Caramel pudding, too, offers a unique taste and textural experience when added to bubble tea drinks. It is custard-like in flavour but slightly firmer and is particularly delicious in milky teas. To consume any and all of these toppings, it is advisable to utilise a large, sturdy, boba-specific straw in order to guarantee access to both topping and drink in equal measure.

The Popularity Of Bubble Tea

Although Bubble Tea originated in Taiwan, it has undoubtedly taken the world by storm and has gained a cult following due to its potential for endless flavour and texture combinations, even becoming an official emoji in November 2020. With a little experimentation, everyone can find a tea combination that appeals to them. Warm or cold, sweetened or reduced sugar, fruity or milky, the opportunity for customization and the diversity of the ingredient pool make the Bubble Tea experience as interactive and engaging as it is delicious. 
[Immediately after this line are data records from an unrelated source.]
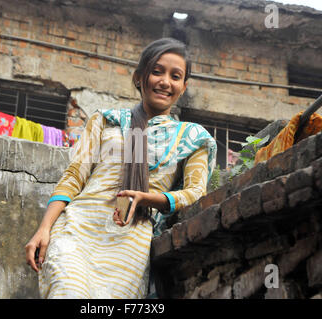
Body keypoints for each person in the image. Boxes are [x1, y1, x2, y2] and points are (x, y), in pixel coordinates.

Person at [25, 38, 217, 298]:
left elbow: (196, 193)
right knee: (67, 291)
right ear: (140, 77)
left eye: (175, 76)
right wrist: (44, 228)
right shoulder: (105, 120)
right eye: (157, 71)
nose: (165, 82)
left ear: (184, 87)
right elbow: (73, 177)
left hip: (129, 243)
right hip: (76, 230)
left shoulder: (192, 137)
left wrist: (147, 198)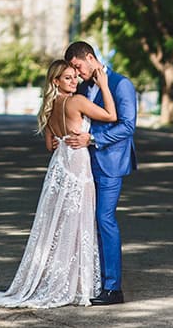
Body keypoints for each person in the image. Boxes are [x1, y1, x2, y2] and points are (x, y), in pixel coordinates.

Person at [0, 58, 117, 309]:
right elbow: (111, 116)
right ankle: (78, 285)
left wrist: (62, 137)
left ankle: (63, 279)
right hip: (77, 164)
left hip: (59, 165)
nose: (74, 80)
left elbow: (50, 145)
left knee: (57, 222)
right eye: (67, 77)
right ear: (55, 81)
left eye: (74, 76)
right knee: (78, 222)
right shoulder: (77, 101)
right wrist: (104, 85)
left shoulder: (49, 105)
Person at [64, 40, 137, 306]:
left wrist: (92, 138)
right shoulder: (82, 87)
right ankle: (91, 280)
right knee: (86, 220)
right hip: (83, 164)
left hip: (110, 163)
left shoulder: (121, 84)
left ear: (91, 58)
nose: (76, 71)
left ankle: (113, 288)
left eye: (77, 65)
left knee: (105, 219)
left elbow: (128, 126)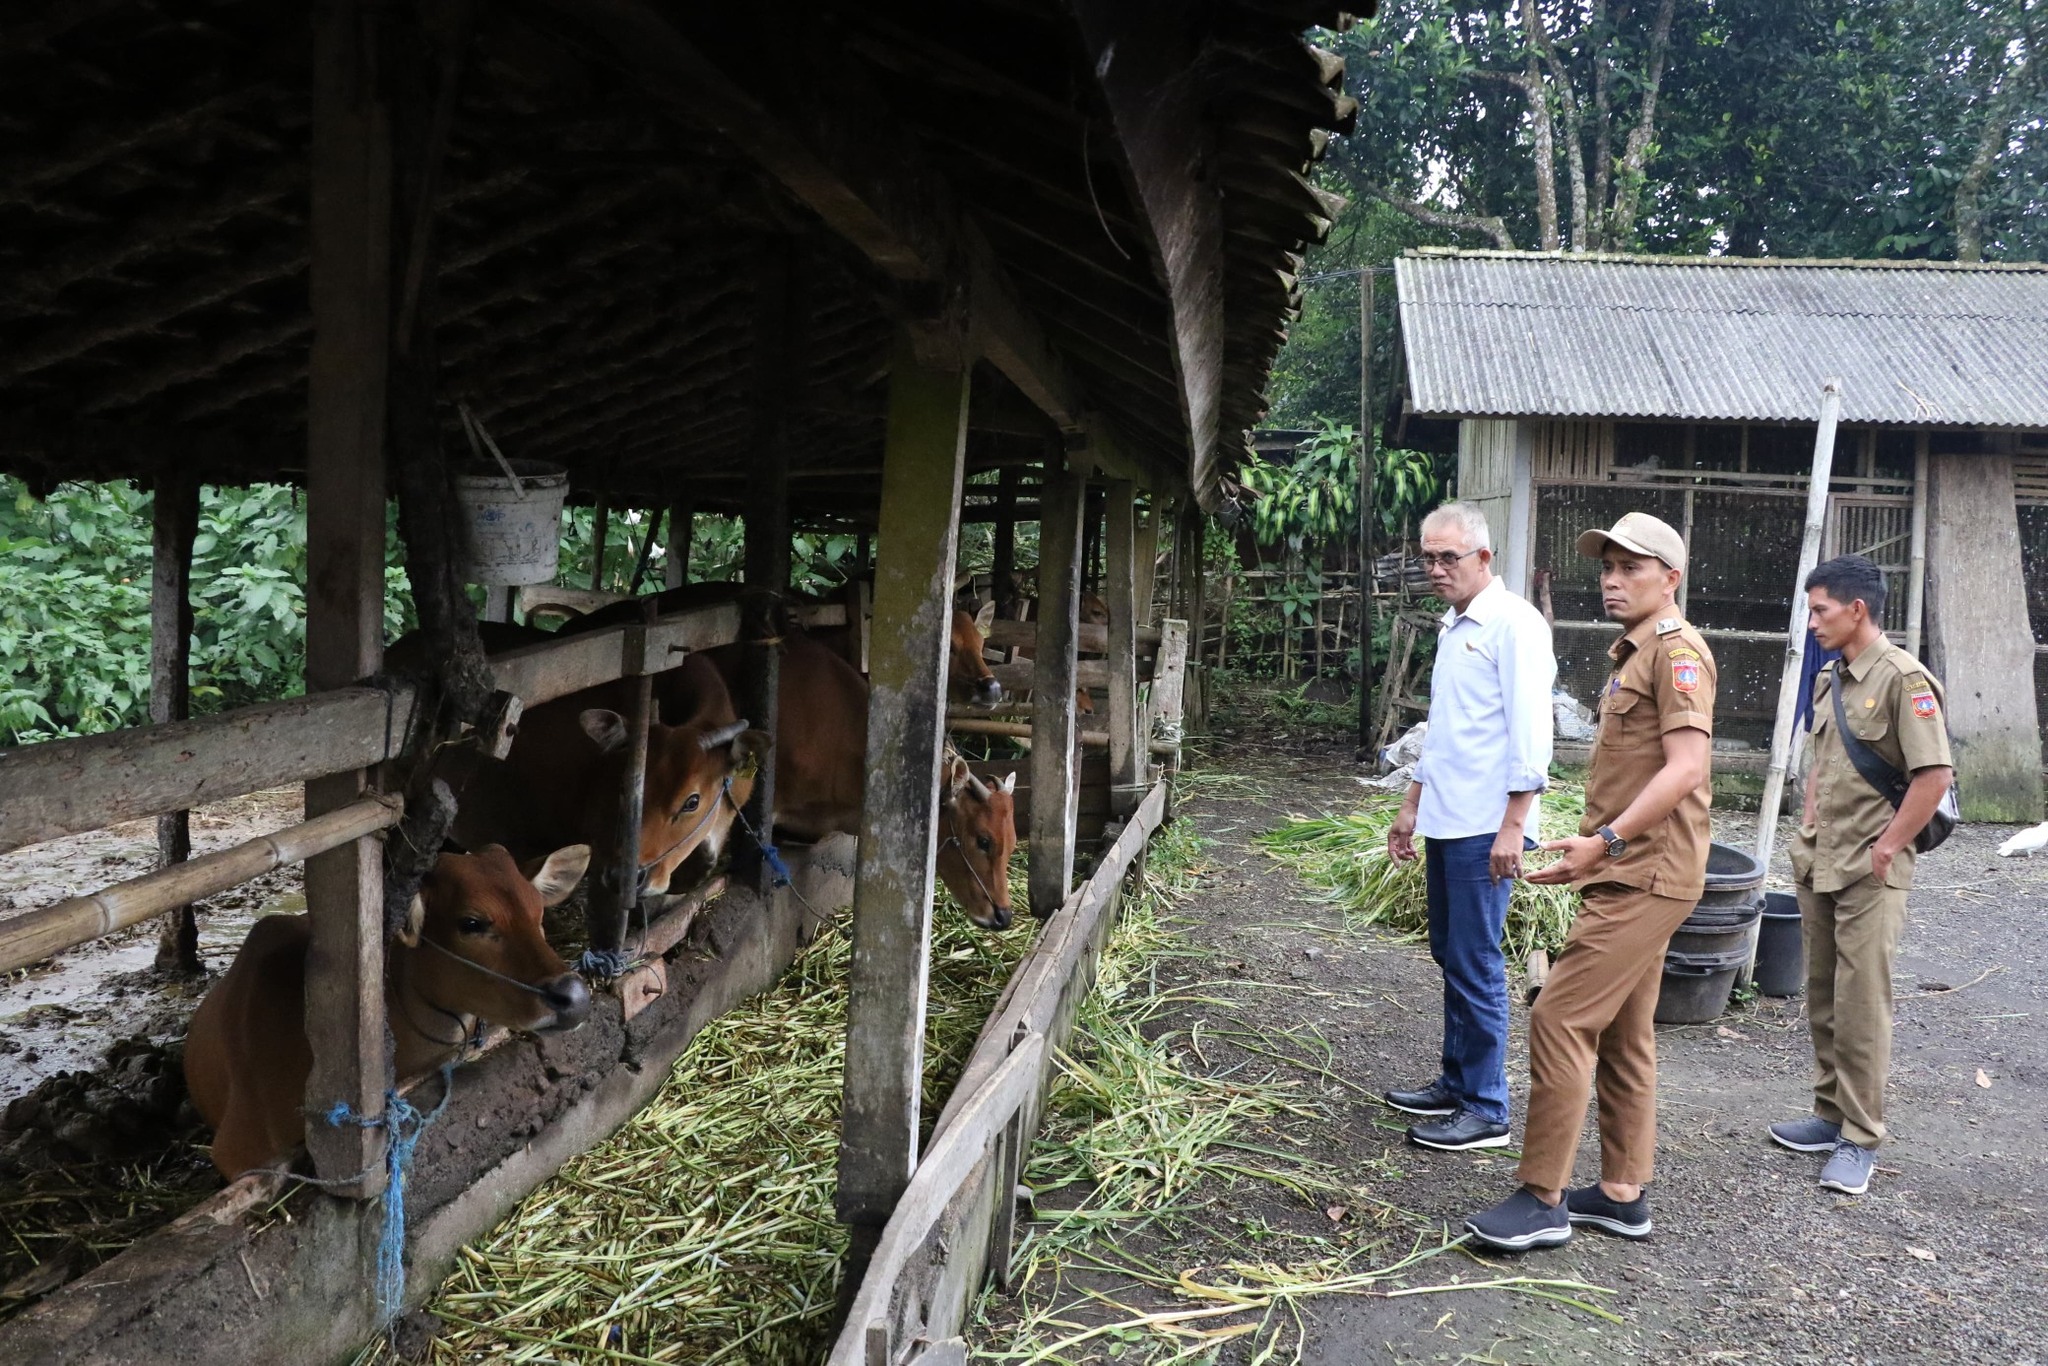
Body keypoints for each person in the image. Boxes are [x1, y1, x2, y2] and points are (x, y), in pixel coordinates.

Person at [1464, 511, 1714, 1251]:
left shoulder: (1676, 654)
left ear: (1670, 578)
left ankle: (1541, 1197)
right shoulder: (1632, 655)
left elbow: (1688, 767)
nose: (1611, 578)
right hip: (1629, 867)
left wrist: (1603, 841)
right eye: (1606, 566)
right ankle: (1620, 1194)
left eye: (1630, 567)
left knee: (1560, 1017)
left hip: (1646, 871)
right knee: (1624, 1030)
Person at [1771, 554, 1953, 1195]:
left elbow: (1934, 776)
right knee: (1821, 991)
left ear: (1857, 609)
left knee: (1861, 1003)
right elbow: (1823, 758)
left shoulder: (1905, 679)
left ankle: (1860, 1137)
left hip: (1871, 868)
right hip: (1821, 856)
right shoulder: (1831, 678)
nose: (1812, 620)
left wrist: (1887, 849)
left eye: (1820, 609)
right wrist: (1811, 819)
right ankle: (1829, 1113)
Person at [1385, 503, 1555, 1151]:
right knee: (1449, 954)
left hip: (1489, 824)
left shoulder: (1516, 626)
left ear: (1484, 558)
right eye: (1426, 557)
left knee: (1477, 960)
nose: (1435, 569)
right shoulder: (1453, 626)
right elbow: (1444, 728)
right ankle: (1456, 1083)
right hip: (1448, 818)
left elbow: (1531, 738)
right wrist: (1411, 806)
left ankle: (1487, 1106)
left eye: (1447, 557)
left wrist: (1515, 825)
Bubble tea was initially popularized in other parts of Asia by Taiwanese immigrants and spread from there to Western countries like the USA, Canada, Australia, and those within Europe. In the 1990s, Bubble Tea was especially popular with Asian-American communities in the United States, and since then has continued to grow in popularity. Today, Bubble tea can be found all over the world, with international Bubble tea chains opening branches across multiple countries and continents. Smaller independent shops, too, are popping up with increasing frequency across the globe.

Along with the introduction of bubble tea to different countries has come the development of geographically specific etiquette surrounding its consumption. According to Bubble Tea Hub, it is considered rude in Taiwan to drink bubble tea with your mouth open. In China, the same is true of drinking your bubble tea whilst walking, and in Hong Kong, it is a faux pas to leave your bubble tea unfinished. All over the world, people have embraced bubble tea and made it work within their own cultures. However you like to drink your bubble tea, it is certainly a drink that everyone can enjoy.